Assessor provides fire fee information
Bunch said he received correspondence suggesting 5,580 Lassen County landowners will be assessed the fee. More than 825,000 fire fee bills are expected to be sent statewide.
“We only have about 11,000 dwellings,” Bunch said.
But if you have problems or concerns, Bunch said he didn’t know how much help his office could provide.
“The state is basically telling everybody, ‘Don’t waste your time talking to the county about it because it’s between you and the state Board of Equalization (BOE).’ Nobody’s told any assessor they have anything to do with this. They’re saying just the opposite. We don’t get to keep it (the fee); we don’t get to control it. It’s a state law and a state jurisdictional matter. I definitely empathize with the people out there. ”
According to the BOE the notices will be mailed to landowners by county in alphabetical order. Notices should be mailed to Lassen County landowners by Aug. 20. The last notices should be mailed by Oct. 17.
The post card has the fire prevention fee.org website reference and the fire prevention fee service center phone number. There is no reference to any local phone number on the card.
Bunch said bills actually will be mailed beginning Aug. 13. About 4,000 bills per day will be mailed out, but that number is expected to rise to 10,000 per day after a couple of weeks.
The assessor’s office also has added another question to the fire prevention fee.org web page —were habitable structures identified? Bunch said the owners of SRA habitable structures were identified by a joint effort between Calfire and the Designated Fee Administrator (DFA) under contract to Calfire. The DFA is a firm that specializes in the administration of benefit fees and other levies for governmental agencies throughout California.
Determination of habitable structures as required by state law is technical and use of the DFA gains accuracy and efficiency. In addition, use of the DFA maintains uniform application of the fire prevention fee statewide.
Calfire maintains boundaries of the SRA in a spatial database and has worked with the DFA to locate parcels and habitable structures within SRA boundaries.
As part of its ongoing business, the DFA has statewide property data that comes from a variety of sources. This information includes data from assessor rolls, records from the State Department of Housing and Community Development, aerial photographs, various map coverage in electronic form (using spatial or Geographic Information System techniques), and other sources.
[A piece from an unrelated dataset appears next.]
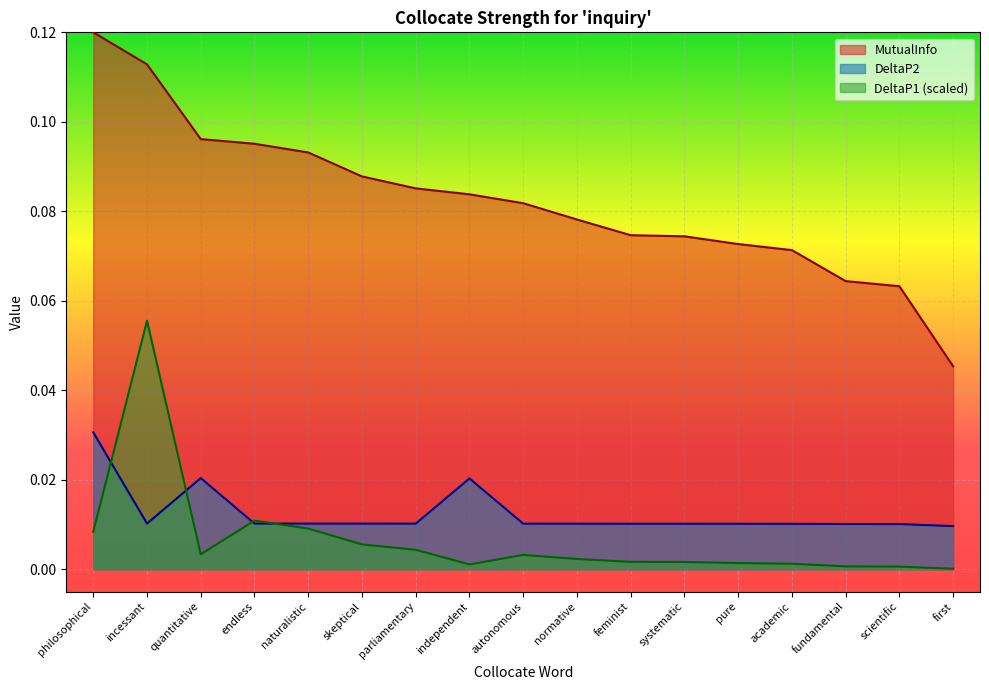

Reading left to right, what are all the values shown in this chart?

DeltaP2: philosophical=0.0	incessant=0.0	quantitative=0.0	endless=0.0	naturalistic=0.0	skeptical=0.0	parliamentary=0.0	independent=0.0	autonomous=0.0	normative=0.0	feminist=0.0	systematic=0.0	pure=0.0	academic=0.0	fundamental=0.0	scientific=0.0	first=0.0
DeltaP1: philosophical=0.0	incessant=0.1	quantitative=0.0	endless=0.0	naturalistic=0.0	skeptical=0.0	parliamentary=0.0	independent=0.0	autonomous=0.0	normative=0.0	feminist=0.0	systematic=0.0	pure=0.0	academic=0.0	fundamental=0.0	scientific=0.0	first=0.0
MutualInfo: philosophical=0.1	incessant=0.1	quantitative=0.1	endless=0.1	naturalistic=0.1	skeptical=0.1	parliamentary=0.1	independent=0.1	autonomous=0.1	normative=0.1	feminist=0.1	systematic=0.1	pure=0.1	academic=0.1	fundamental=0.1	scientific=0.1	first=0.0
All of this information, especially the spatial data, was used to identify habitable structures. Local officials, including county assessors, were not involved in the determination of parcels within SRA or habitable structures subject to the benefit fee. Nor are they involved in the implementation, administration and collection of the fee, including sending bills or dealing with fee appeals. State law places responsibility of fee implementation on state agencies without requirements on local agencies.
“They didn’t work directly with us,” Bunch said. “We got one phone call that said they had eight years experience interpreting records, and (they) didn’t really ask a whole lot. It was a strange deal.”
Bunch said he believes the data in his office’s files is accurate and up to date.
He said he believes manufactured homes will be considered habitable structures and will be subject to the fire fee. Those structures are registered in Housing and Community Development records, Bunch said.
While it might be easy to determine the property owners who pay a tax directly to a fire protection district and qualify for a $35 discount from the state SRA fee, Bunch said it might be more difficult to determine if other taxpayers qualify for the discount.
“There are different ways to pay into a fire district,” Bunch said. “Sometimes you look at your bill and it will say right on there, Janesville Fire District fee, but other times it’s all incorporated in a 1 percent tax rate. That 1 percent tax rates gets shared between the county and the schools, maybe a cemetery district and quite often a fire district. So I wonder if they’re sophisticated enough they’re going to reach inside that 1 percent tax rate and acknowledge someone’s already paying into the Janesville Fire Department.”
Bunch pointed out George Runner, a former state senator and a member of the BOE, is calling the fee a tax.
“That’s kind of a big deal that he’s calling it a tax,” Bunch said. “(If it’s a tax) it probably needs a two-thirds vote. If you call it a fee, that has a total nexus to what it’s trying to accomplish; there’s a difference.”